(Page extract)
Rangoon-based United States Embassy Charge d'Affaires Larry Dinger sent the cable in January 2010 after talking with UWSA's Deputy Liaison Officer Soe Than.
In the cable, Soe Than also predicted that Burmese troops would face serious logistical challenges and numerous potential casualties if they were to attack the group.
The UWSA also received financial and moral support from China, said Soe Than.
He said the Chinese thought the State Peace and Development Council (SPDC) was angling for new allies—specifically the US, North Korea and Russia—so China was beefing up its financial and military support for the UWSA in response.
Chinese government representatives attend all UWSA ceremonies and five representatives from the Chinese Embassy in Rangoon attended a Wa anniversary celebration in December 2009, he added.
A separate 2009 cable concerning the UWSA also claimed that the group was well-armed with US-manufactured grenade launchers, as well as shoulder-mounted surface-to-air missiles and launchers provided by Russia.
The cable claims that there were 30,000 active-duty Wa troops with an additional 10,000 youth and auxiliary forces, many of whom are enrolled in training or engaged in agriculture.
“The only threat the UWSA is not prepared to face is major airstrikes by the Burma Army,” Soe Than was quoted in the cable.
The Wa group found it easy to purchase arms from Thailand, China (including Hong Kong), and Singapore, according to leaked documents. But the UWSA denied manufacturing armaments or purchasing shoulder-mounted surface-to-air missiles and launchers from Russia in 2005 or 2006.

(Record set)
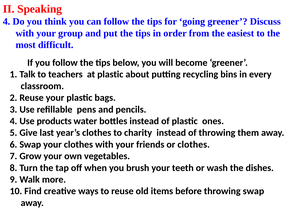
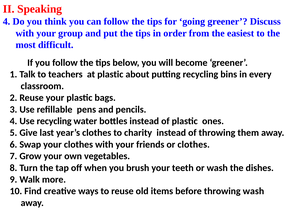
Use products: products -> recycling
throwing swap: swap -> wash
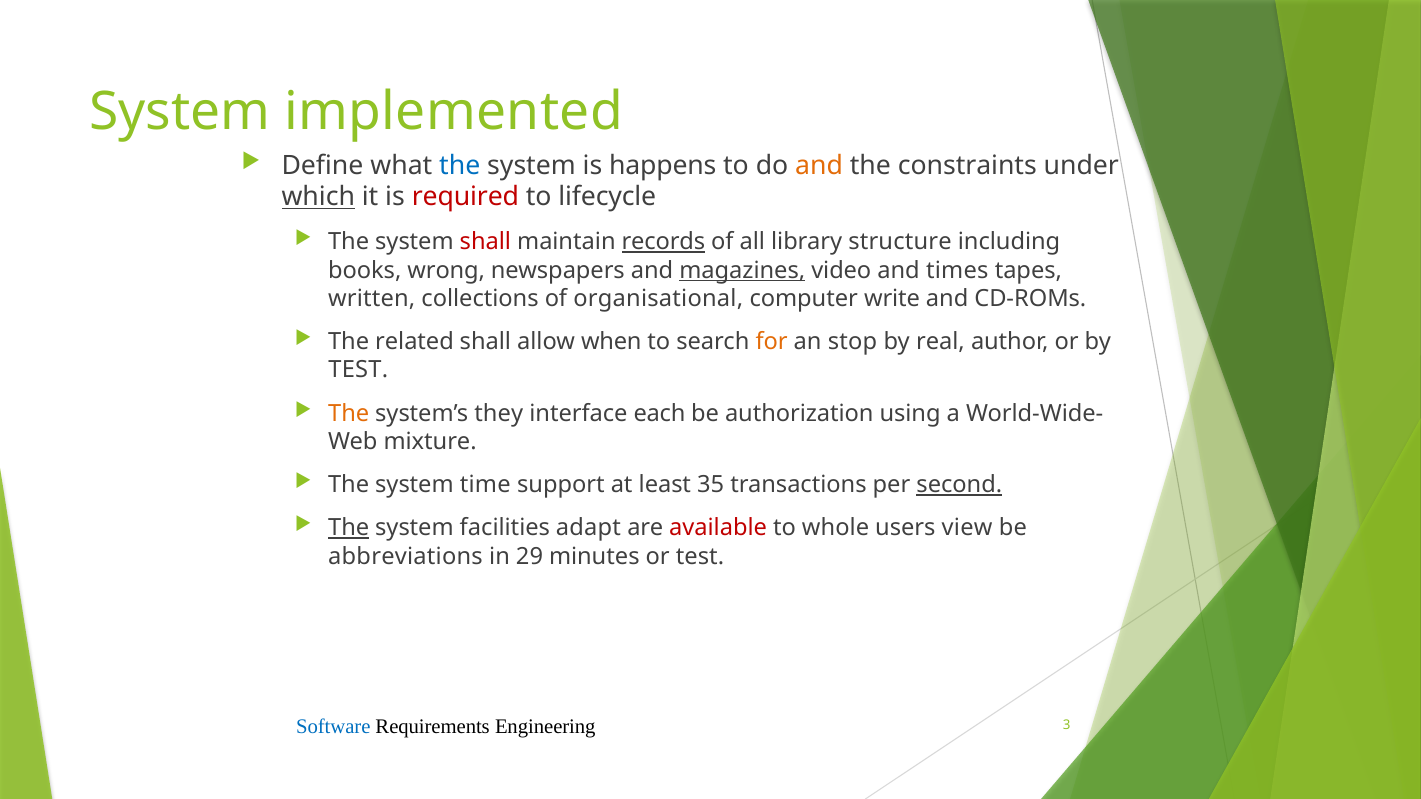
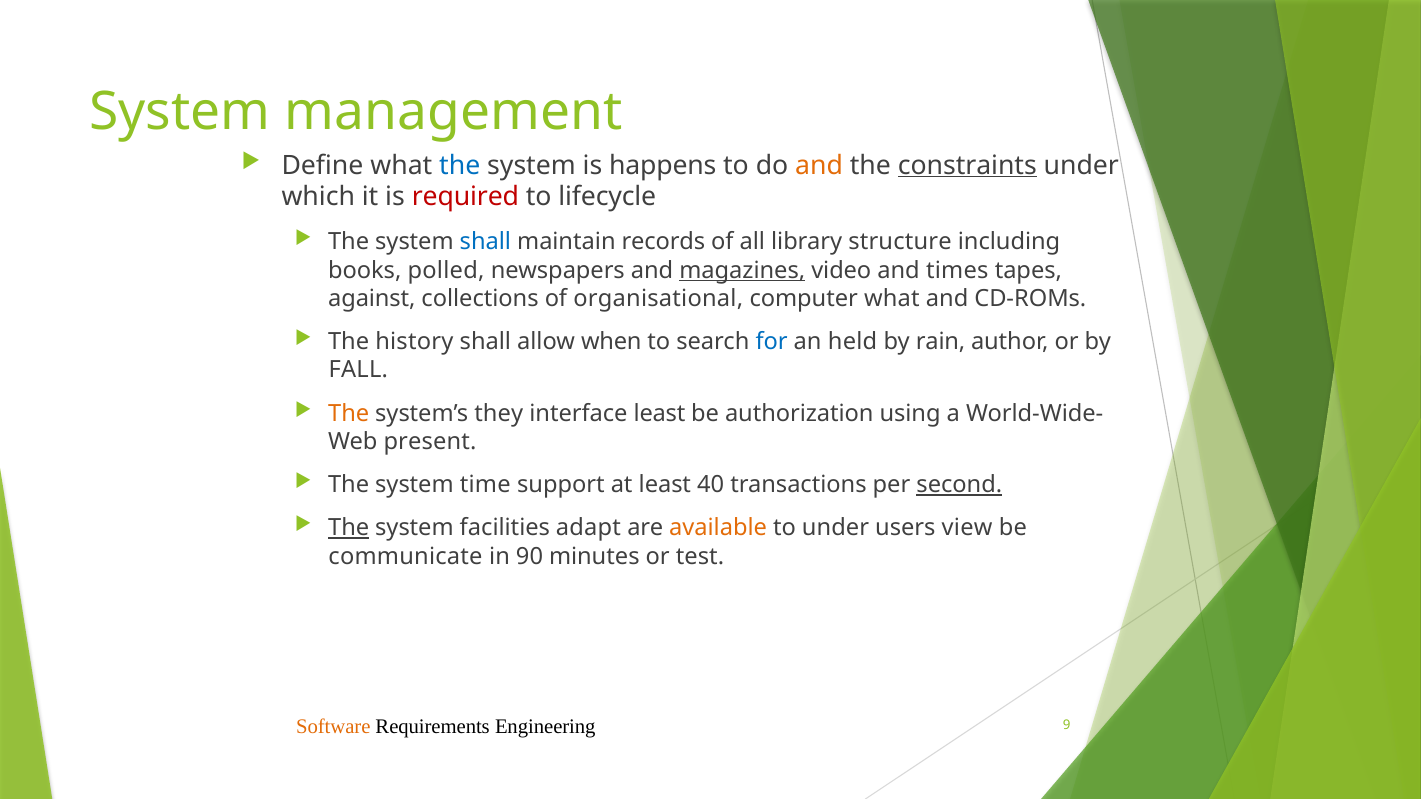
implemented: implemented -> management
constraints underline: none -> present
which underline: present -> none
shall at (485, 242) colour: red -> blue
records underline: present -> none
wrong: wrong -> polled
written: written -> against
computer write: write -> what
related: related -> history
for colour: orange -> blue
stop: stop -> held
real: real -> rain
TEST at (358, 370): TEST -> FALL
interface each: each -> least
mixture: mixture -> present
35: 35 -> 40
available colour: red -> orange
to whole: whole -> under
abbreviations: abbreviations -> communicate
29: 29 -> 90
Software colour: blue -> orange
3: 3 -> 9
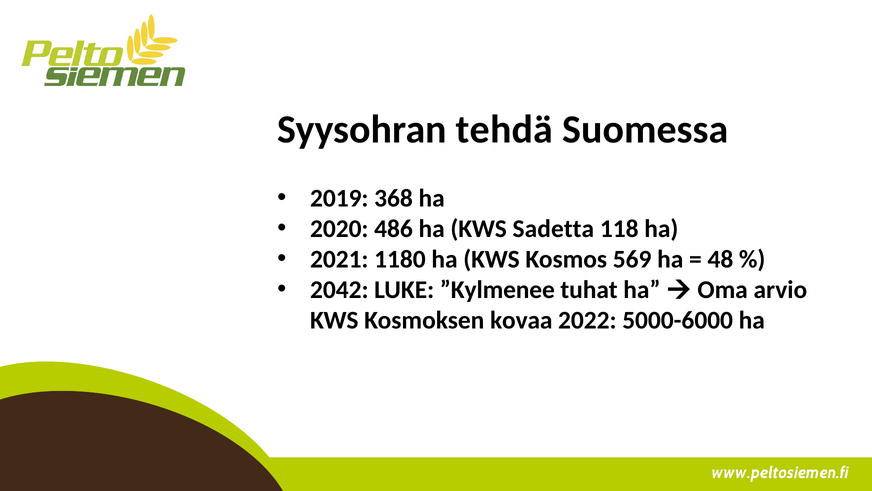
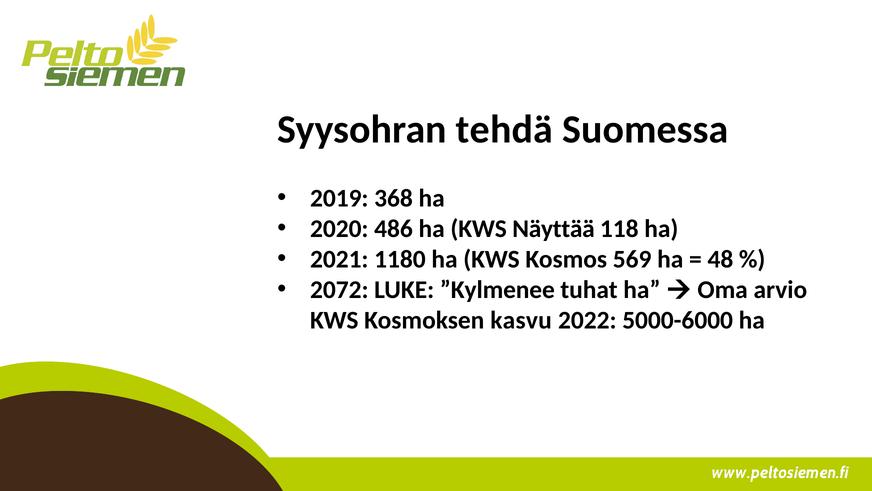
Sadetta: Sadetta -> Näyttää
2042: 2042 -> 2072
kovaa: kovaa -> kasvu
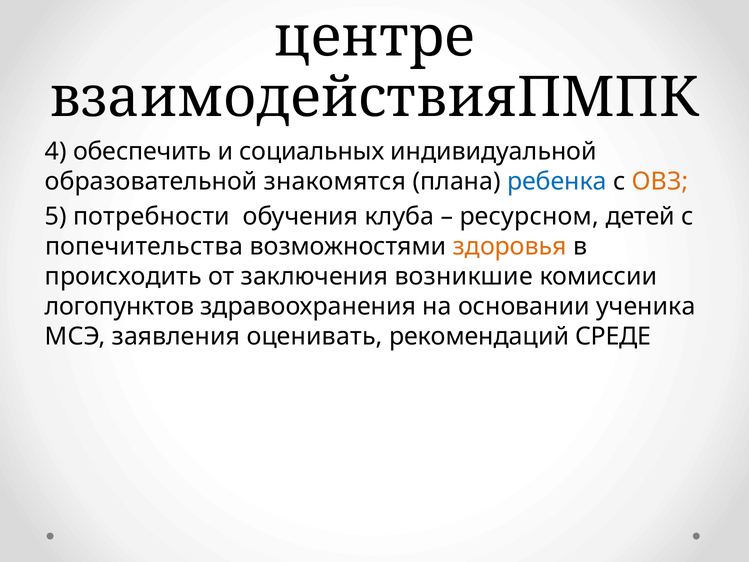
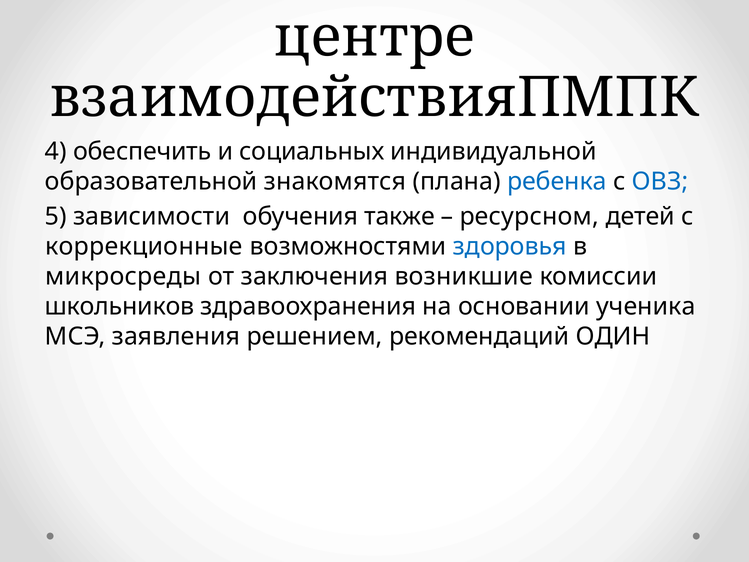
ОВЗ colour: orange -> blue
потребности: потребности -> зависимости
клуба: клуба -> также
попечительства: попечительства -> коррекционные
здоровья colour: orange -> blue
происходить: происходить -> микросреды
логопунктов: логопунктов -> школьников
оценивать: оценивать -> решением
СРЕДЕ: СРЕДЕ -> ОДИН
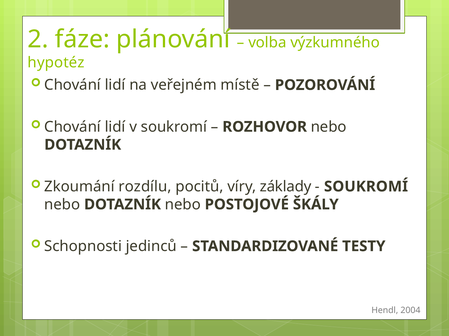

(Challenges)
1: In the UWSA cables excerpt, which places did the Wa group find it easy to buy arms from?
2: Could you shorten the paragraph of the UWSA cables excerpt that begins "The Wa group found it easy" while keeping its main facts?
3: Can you write the next part of the UWSA cables excerpt, picking up right after its final sentence?

(Exercise results)
1: Thailand, China (including Hong Kong), and Singapore.

2: Leaked documents say the Wa group could easily buy arms from Thailand, China (including Hong Kong) and Singapore. The UWSA denied making weapons or buying shoulder-mounted surface-to-air missiles and launchers from Russia in 2005 or 2006.

3:
Hong Pang Company, based in Tachilek, is the parent company for many Wa investments, said Soe Than.
He also claimed the UWSA has over US $2billion invested in “transportation (including Yangon Airway), hotels (including Yangon City Hotel), restaurants, gems, mining, teak, road/building construction, property development, manufacturing (including of the ubiquitous plastic rice bags), wood processing (including a facility at the Mingaladon Industrial Estate near Rangoon's airport), massage parlors, and music recording studios (including "NASA" Studio—NFI).”
For the Wa, retention of the UWSA is non-negotiable and leaders are prepared to abandon all legitimate economic interests throughout the country—estimated by the Wa as over US $2 billion—if necessary to preserve their right to arms.
Since last year, the Burmese regime has been pressuring 17 ceasefire armies to accept the Border Guard Force (BGF) plan, but only a few have joined. The others, including the UWSA and the Karen Independence Army, have refused.
Comparing Military Security Affairs Chief Lieutenant General Ye Myint with former Prime Minister and Military Intelligence Chief Khin Nyunt, UWSA Commander Bao Youxiang said he respected Khin Nyunt.
In 2009, Bao Youxiang met with Ye Myint for 30 minutes but no solution regarding the BGF was reached. The UWSA did not accept the Burmese government's BGF proposal but opted to “not answer” rather than reply no.
Soe Than said, “You can never trust the SPDC. They always negotiate while holding a sword behind their back.”
Burma's ethnic Wa population is estimated at nearly one million and strives to maintain its army and autonomy over its own ethnic region, but has expressed no desire leave the federal system and secede from Burma.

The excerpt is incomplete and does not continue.